Joker Arroyo, as Philippines senator, shows a chart on the process of canvassing during the official tally of presidential and vice presidential votes at the Congress in Manila's Quezon City June 20, 2004. © 2004 Reuters

All Filipinos have nicknames, but Joker was his real name, bestowed upon him by his card-playing father. But there was nothing funny about Joker’s work for FLAG, the Free Legal Assistance Group, during the Ferdinand Marcos dictatorship in the 1980s. Marcos would throw opposition activists and suspected leftists into prison at will, and Joker, along with other human rights lawyers, worked tirelessly – and at times successfully – to get them out. It was dangerous work: three human rights lawyers were murdered in 1984 and 1985 and many others joined their clients in prison. 

One of Joker’s clients was opposition Senator Benigno “Ninoy” Aquino, Jr., who was sentenced to death by a military tribunal. Three years after Ninoy was gunned down on the tarmac of Manila International Airport upon his return from exile, his wife, Corazon Aquino, took up the opposition mantle and ran for president in a rigged election. Joker was close by her side, and when Cory took office after the massive anti-Marcos People Power demonstrations in 1986, he became her executive secretary. 
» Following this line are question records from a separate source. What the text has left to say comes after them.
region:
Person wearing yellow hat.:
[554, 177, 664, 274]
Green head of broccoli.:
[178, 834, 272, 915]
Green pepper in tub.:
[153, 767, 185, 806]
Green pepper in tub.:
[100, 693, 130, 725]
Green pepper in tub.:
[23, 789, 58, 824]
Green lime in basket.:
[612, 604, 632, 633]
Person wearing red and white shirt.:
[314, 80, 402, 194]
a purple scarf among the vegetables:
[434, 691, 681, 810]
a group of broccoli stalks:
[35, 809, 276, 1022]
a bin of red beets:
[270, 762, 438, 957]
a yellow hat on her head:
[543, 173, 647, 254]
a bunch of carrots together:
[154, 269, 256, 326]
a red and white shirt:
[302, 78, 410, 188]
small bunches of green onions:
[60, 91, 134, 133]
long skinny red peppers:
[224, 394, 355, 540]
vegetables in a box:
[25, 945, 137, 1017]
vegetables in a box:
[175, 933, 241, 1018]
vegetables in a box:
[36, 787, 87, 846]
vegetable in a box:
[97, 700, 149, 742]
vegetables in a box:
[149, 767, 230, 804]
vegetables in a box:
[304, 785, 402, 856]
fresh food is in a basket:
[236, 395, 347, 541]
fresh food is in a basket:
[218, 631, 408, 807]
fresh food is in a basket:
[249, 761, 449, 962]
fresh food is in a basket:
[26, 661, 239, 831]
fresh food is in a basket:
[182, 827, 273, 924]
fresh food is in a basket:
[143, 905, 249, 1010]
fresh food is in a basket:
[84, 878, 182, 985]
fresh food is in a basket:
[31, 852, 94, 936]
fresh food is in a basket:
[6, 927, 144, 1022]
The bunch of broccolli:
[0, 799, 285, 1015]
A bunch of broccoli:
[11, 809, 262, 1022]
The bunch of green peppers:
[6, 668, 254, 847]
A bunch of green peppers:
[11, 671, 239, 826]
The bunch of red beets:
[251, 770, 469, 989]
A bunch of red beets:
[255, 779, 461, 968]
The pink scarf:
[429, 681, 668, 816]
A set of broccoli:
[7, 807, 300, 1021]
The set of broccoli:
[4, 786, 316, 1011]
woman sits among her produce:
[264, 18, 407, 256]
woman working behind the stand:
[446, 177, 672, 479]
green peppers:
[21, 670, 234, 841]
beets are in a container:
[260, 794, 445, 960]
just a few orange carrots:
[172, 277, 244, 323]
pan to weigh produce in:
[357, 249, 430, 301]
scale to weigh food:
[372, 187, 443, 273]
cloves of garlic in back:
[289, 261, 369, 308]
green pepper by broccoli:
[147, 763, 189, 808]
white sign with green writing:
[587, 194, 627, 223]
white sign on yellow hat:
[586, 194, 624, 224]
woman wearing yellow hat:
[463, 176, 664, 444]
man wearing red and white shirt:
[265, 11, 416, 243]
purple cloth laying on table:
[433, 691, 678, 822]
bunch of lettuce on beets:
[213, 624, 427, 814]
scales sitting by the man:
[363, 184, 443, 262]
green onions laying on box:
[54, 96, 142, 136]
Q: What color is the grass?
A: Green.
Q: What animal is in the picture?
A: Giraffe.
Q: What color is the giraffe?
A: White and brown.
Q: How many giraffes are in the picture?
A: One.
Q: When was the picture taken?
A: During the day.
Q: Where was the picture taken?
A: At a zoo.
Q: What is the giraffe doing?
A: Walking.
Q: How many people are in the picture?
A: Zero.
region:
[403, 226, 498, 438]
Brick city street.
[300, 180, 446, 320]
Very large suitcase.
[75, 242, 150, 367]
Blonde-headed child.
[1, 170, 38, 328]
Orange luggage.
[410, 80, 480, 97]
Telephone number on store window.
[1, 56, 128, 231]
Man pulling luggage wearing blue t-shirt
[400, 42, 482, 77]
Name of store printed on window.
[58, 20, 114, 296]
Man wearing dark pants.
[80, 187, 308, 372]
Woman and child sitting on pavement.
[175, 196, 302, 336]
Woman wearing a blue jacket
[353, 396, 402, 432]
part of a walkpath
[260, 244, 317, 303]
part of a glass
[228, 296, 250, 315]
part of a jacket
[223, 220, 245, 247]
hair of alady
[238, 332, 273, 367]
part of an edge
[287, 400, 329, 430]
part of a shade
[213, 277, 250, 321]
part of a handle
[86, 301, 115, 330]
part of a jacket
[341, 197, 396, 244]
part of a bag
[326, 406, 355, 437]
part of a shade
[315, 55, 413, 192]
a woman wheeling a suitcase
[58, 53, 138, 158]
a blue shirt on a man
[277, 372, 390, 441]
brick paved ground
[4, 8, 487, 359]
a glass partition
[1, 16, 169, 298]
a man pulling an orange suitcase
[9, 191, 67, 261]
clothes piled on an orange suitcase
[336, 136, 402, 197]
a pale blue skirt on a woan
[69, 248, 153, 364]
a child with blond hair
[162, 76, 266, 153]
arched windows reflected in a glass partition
It was an important government post that made me wonder whether Joker had been a sell-out – trading his career as a human rights lawyer to work in Malacañang Palace. I needn’t have worried. The still-powerful Armed Forces of the Philippines was hostile to this left-leaning advocate for the people and successfully pressured Aquino to sack him after a year and a half. He later became a congressman and spent 12 years in the Senate. In a legislature best known for its rampant pork-barrel spending, Joker maintained a low-key lifestyle and refused to play the spending game, earning the nickname the “Scrooge of Congress.”

Nearly three decades after the People Power Revolution, the Philippines still has many serious human rights problems. But the situation has never been as bleak as it was during the dark days of the Marcos years. Democracy does not require that all – or even many – people be principled voices for the oppressed. But it does demand a special few who are. Joker was one of those special few.